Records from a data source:
-=-=-=-=-

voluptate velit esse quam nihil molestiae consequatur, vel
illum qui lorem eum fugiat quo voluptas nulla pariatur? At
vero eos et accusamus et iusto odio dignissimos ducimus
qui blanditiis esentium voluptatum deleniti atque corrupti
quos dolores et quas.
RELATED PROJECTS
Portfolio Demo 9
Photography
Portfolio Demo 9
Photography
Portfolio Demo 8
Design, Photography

-=-=-=-=-

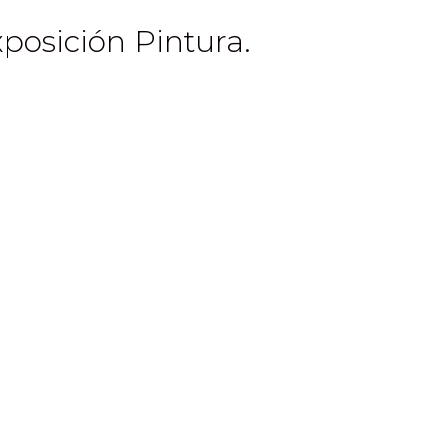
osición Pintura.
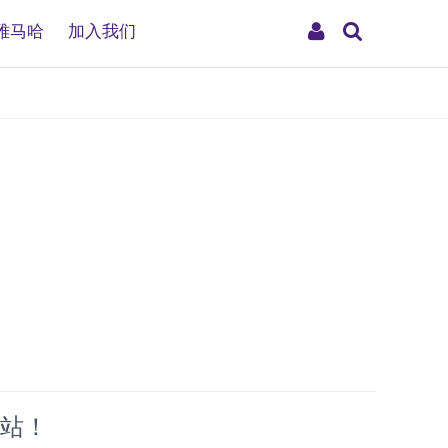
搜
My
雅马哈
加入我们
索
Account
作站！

-=-=-=-=-

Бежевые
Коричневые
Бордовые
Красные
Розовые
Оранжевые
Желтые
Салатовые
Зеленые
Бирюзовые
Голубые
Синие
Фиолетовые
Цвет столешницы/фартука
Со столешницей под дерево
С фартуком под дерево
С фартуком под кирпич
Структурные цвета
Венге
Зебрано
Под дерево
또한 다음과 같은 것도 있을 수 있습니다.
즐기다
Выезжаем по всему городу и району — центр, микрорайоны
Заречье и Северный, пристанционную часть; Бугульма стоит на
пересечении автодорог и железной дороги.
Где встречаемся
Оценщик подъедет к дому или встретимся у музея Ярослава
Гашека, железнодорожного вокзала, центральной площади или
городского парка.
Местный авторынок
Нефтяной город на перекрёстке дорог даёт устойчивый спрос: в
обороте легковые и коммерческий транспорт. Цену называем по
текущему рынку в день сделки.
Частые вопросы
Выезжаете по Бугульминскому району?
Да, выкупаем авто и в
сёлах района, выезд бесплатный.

-=-=-=-=-

> _Prompt_
Which lines of the data above contain the string "фартуком"? Copy each of them.

> _Task output_
С фартуком под дерево
С фартуком под кирпич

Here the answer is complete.